PAYMENT AND EXPENSES OF COLLECTION: All amounts payable hereunder are
payable in lawful money of the United States. Payments received by HSBC after
2:00 p.m. HSBC's local time shall be deemed to be received on the next following
business day. Notwithstanding the foregoing, a payment will not be deemed to
have been received unless by 2:00 p.m. HSBC's local time HSBC shall have
received a completed "Repayment Schedule" on HSBC's form, listing the Qualifying
Mortgages (as defined in the Credit Agreement) to which the payment pertains.
The Company agrees to pay all costs of collection when incurred, including,
without limiting the generality of the foregoing, reasonable attorneys' fees
through appellate proceedings, and to perform and comply with each of the
covenants, conditions, provisions and agreements contained in every instrument
now evidencing or securing said indebtedness.
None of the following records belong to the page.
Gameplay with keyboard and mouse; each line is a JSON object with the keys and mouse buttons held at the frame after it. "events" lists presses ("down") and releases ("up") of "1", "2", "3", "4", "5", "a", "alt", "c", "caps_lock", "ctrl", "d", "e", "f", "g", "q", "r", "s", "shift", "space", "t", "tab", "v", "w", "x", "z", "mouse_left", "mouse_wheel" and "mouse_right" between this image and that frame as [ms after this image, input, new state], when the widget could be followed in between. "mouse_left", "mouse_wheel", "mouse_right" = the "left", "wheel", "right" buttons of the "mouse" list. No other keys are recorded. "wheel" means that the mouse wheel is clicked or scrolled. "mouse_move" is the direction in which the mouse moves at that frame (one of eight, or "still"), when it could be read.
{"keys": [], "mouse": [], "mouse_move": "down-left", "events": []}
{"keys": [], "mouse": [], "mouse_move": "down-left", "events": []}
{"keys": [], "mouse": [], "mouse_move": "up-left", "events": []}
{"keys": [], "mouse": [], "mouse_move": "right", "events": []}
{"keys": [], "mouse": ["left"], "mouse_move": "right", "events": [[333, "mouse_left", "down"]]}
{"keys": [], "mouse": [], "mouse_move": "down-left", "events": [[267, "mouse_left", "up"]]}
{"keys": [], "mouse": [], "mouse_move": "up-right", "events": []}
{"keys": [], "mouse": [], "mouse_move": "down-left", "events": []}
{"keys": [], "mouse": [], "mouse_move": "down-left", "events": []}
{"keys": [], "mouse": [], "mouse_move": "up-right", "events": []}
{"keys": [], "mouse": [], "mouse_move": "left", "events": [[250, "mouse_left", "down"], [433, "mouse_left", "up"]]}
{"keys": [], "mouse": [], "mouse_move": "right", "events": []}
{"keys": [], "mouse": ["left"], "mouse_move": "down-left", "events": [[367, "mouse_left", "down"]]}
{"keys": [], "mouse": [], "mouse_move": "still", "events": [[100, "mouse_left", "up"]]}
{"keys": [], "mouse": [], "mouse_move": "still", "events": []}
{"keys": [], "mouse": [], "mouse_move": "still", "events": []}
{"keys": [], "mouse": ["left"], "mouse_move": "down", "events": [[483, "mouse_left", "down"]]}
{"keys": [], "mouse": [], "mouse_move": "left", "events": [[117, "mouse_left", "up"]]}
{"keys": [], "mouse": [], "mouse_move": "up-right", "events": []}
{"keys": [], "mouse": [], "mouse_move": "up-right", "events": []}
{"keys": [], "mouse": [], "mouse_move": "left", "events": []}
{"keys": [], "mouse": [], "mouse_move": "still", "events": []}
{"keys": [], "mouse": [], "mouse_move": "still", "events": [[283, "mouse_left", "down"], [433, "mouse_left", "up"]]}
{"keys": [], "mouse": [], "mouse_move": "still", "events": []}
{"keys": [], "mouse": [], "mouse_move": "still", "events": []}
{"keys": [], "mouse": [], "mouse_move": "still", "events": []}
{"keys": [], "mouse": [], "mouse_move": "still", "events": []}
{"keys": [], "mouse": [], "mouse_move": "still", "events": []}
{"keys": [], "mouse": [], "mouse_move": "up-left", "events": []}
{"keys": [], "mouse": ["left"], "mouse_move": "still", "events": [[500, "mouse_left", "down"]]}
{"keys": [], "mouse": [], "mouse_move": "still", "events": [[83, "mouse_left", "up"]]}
If any suit or action be
instituted to enforce this Swingline Note, the Company promises to pay, in
addition to the cost and disbursements otherwise allowed by law, such sum as the
court may adjudge reasonable attorneys' fees in such suit or action.
COLLECTION PERIODS: Any check, draft, money order or other instrument given
in payment of all or any portion hereof may be accepted by HSBC and handled in
collection in the customary manner, but the same shall not constitute payment
hereunder or diminish any rights of HSBC except to the extent that actual cash
proceeds of such instrument are unconditionally received by HSBC; provided,
however, that this Swingline Note shall not be in default as the result of
normal collection periods on such instruments.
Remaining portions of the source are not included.